Shiranee Pararajasingham Shiranee Pararajasingham

I’m quite impulsive in helping people. I can’t be bothered waiting for committees – the need was immediate. I was thinking, if I was a single mother with three kids and I lost my job, how would I buy my food?

When the time came to drive the groceries to the Foodbank depot at Glendenning, in the city’s west, they realised it wouldn’t all fit into the car. Her husband and son rented a ute, and when they weighed the bags on arrival she was amazed to see they had accumulated almost 400kg in goods.

Foodbank is an essential resource for many families. It helps feed more than 373,000 people every month and delivered more than 1,000 pallets of food (the equivalent of 400,000kg) to communities affected by the bushfires earlier this year. Demand increased again with COVID-19, and the charity estimates it needs a 38 per cent increase in supply to fill hungry bellies in NSW.

“It’s such an easy thing to do,” Pararajasingham says of the drive. “We are where we are, not because we’ve done something amazing – we’re just privileged, we’re blessed. We need to take care of people who are not as well off as we are. I’m from Sri Lanka, I’m a Tamil. I was caught up in a war, and I can’t forget anybody who is not as blessed as I am.”

The pro bono sector has always helped factions of the community at risk of being left behind. 

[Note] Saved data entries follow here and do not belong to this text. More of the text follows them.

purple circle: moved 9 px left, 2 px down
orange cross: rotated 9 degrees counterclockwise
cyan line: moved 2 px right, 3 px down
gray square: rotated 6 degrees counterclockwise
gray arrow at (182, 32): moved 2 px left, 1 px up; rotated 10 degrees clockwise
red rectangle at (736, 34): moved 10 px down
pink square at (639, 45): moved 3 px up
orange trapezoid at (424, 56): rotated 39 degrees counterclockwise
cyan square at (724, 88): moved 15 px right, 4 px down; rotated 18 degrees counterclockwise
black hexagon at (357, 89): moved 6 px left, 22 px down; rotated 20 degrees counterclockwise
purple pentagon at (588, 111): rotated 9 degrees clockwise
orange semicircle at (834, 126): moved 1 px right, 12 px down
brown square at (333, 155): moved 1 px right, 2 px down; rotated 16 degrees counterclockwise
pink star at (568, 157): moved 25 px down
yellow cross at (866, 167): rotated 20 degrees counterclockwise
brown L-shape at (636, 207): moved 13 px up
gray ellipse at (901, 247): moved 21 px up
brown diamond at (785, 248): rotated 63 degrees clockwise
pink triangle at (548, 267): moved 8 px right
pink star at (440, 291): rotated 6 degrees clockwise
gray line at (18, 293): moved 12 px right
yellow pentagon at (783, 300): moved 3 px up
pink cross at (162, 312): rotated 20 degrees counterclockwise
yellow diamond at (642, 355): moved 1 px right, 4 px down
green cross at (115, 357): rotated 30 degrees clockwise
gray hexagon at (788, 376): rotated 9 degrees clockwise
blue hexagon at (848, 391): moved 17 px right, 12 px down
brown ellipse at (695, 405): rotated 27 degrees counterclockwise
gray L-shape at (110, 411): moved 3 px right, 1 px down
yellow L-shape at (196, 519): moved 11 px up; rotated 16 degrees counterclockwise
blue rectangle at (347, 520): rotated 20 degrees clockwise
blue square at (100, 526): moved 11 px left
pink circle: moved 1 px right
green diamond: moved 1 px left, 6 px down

Robert Reich, a former United States Secretary of Labor, is now a professor of public policy at the University of California Berkeley. Recently, he’s been writing much about how the pandemic is deepening class divides – not just in America, but around the world. 

He describes four new classes: the remotes, the essentials, the unpaid, and the forgotten. People in the latter category are disproportionately poor and tend to live in circumstances in which social distancing is nearly impossible, increasing the likelihood of viral infection and further disadvantage.

It’s a philosophy Sarah Morton-Ramwell, a partner and Global Head of Pro Bono at Ashurst, references when describing the overwhelming task of allocating resources in response to the pandemic.

“This was such a local issue, and it affected every single member of our staff in every jurisdiction,” she explains. “Shiranee was the first of many who jumped to help, we’ve had so many amazing stories. COVID was so personal, and people were doing incredible things on their doorsteps.”

Morton-Ramwell has extensive experience in disaster recovery, from helping asylum seekers on the Greek Island of Lesbos to supporting recovery efforts after the 2010 Haiti earthquake, and leading a team that provided pro bono services in the fallout of the 2017 Grenfell Tower fire in London. 

She says there’s always a lag between meeting the immediate needs of the community and being able to provide legal assistance, which is why effective recovery requires a staged long-term approach.

This will inevitably be the case post-COVID. Legal issues are emerging every day: family matters, housing disputes, employment problems, and more. Before lawyers can rush in and provide counsel, however, they must check that each client’s basic survival needs are met and ensure no-one is forgotten.